How is a new player supposed to know the value of say, seven time splinters or some sepia oil? With all the various different currencies and objects you can carry at a given time, inventory space is now at an absolute premium and there are just too many things to pick up, carry, and sort. There are so many systems at work now that it’s a knowledge minefield trying to navigate divination cards, abyss gems, and numerous other features and mechanics that are now just piled high on one another with little or no assistance from the game. Sure, you can look up explanations online or use the help tool in game to try to figure things out, but it’s asking a lot of the player to do the research on all these mechanics on top of learning Atlas, builds, passive skills, ascendency trees, skill interactions, and tons more. Path of Exile has a lot of complexity and meat on its bones and I don’t ever want that to change, but providing valuable and simple information and maybe streamlining some of the hundreds of currencies would be a boon, in my opinion, before the deluge of tools crushes itself under its own weight. Hopefully when we hear more about Path of Exile 2 is where it would make the most sense to tie some (not all) of these structures together or give us some more inventory space.

Tap Dance

Another aspect that I feel is in dire need of a look is cleaning up some of the systems of ages past. While popping health, mana, and utility potions is a staple of the ARPG genre, there are few occasions in Atlas-tier POE that I’m not simply jamming on potions almost 100% of the time. This creates a frustrating and potential painful experience for the hand after a few hours of play as the number keys get punched into oblivion with a fervor that would make even the most aggressive Sinister Strike punching World of Warcraft Rogue blush. I’ve had hand and nerve issues in the past due to repetitive number punching, and while I don’t want potion healing and resource generation to go away, the frequency of continuous inputs that current POE expects is rough.

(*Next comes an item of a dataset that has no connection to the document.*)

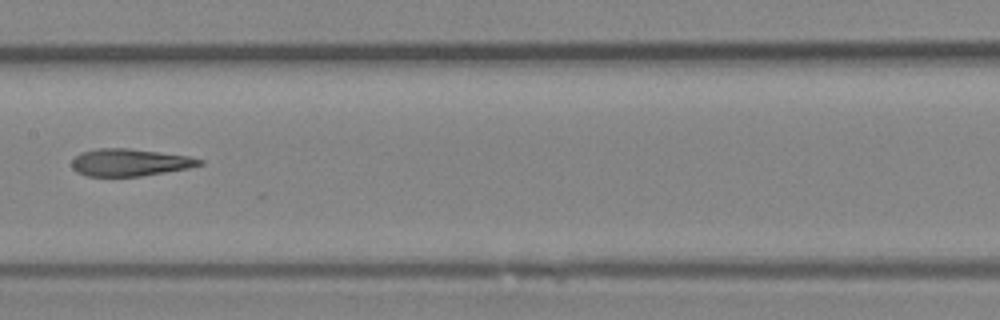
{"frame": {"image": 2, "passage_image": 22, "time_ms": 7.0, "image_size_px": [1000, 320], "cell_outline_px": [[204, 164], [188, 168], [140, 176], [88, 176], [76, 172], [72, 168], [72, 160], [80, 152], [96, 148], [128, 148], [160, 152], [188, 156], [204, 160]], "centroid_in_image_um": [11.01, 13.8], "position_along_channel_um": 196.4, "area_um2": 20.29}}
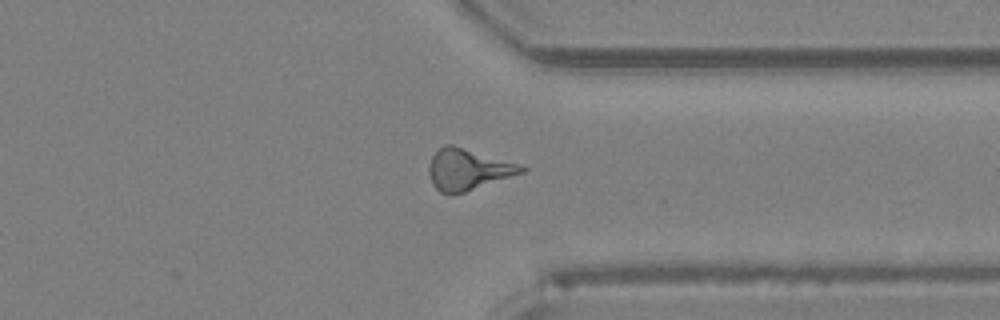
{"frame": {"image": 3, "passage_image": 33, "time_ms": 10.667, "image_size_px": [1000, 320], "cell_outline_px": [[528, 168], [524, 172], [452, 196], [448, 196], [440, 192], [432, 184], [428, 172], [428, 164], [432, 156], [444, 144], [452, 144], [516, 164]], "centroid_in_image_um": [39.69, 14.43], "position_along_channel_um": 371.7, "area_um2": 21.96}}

The current POE progression path also includes numerous delves into The Labyrinth in order to unlock ascendency points, which are build-defining class points that are non-optional. Forcing players to push through the annoying myriad mazes, traps, and corridors of The Labyrinth today feels egregious. When the Labyrinth was the endgame content years ago, it made sense, but today it’s just busywork. On that note, while I understand that many skill points and other essentials are tied to quests, I think it’s time to do away with having to do the campaign every league. The 10 acts take a while to complete and if you want to give players the tale of Wraeclast that’s good and all, but after the 5th or 6th time I’d rather just get right into maps and not worry about fighting the Brine King again.

Ever Evolving

Some content drops for Path of Exile don’t really land for me, as I checked out of Harvest and Heist fairly quickly. Ritual is the perfect control out of chaos that gives you the excitement of getting new drops but without the sheer random sprawl of just cracking chests and killing monsters hoping to see big loot flip out. Maven adds more to the best aspect of the game already, the Atlas, and gives hope that Path of Exile will continue to iterate and expand their endgame system. While there are some aspects of the game that feel like they have worn out their welcome since their early inception, now is a great time to jump into the new league, if you’re willing to spend some time learning about the many, many features that have been implemented over the years.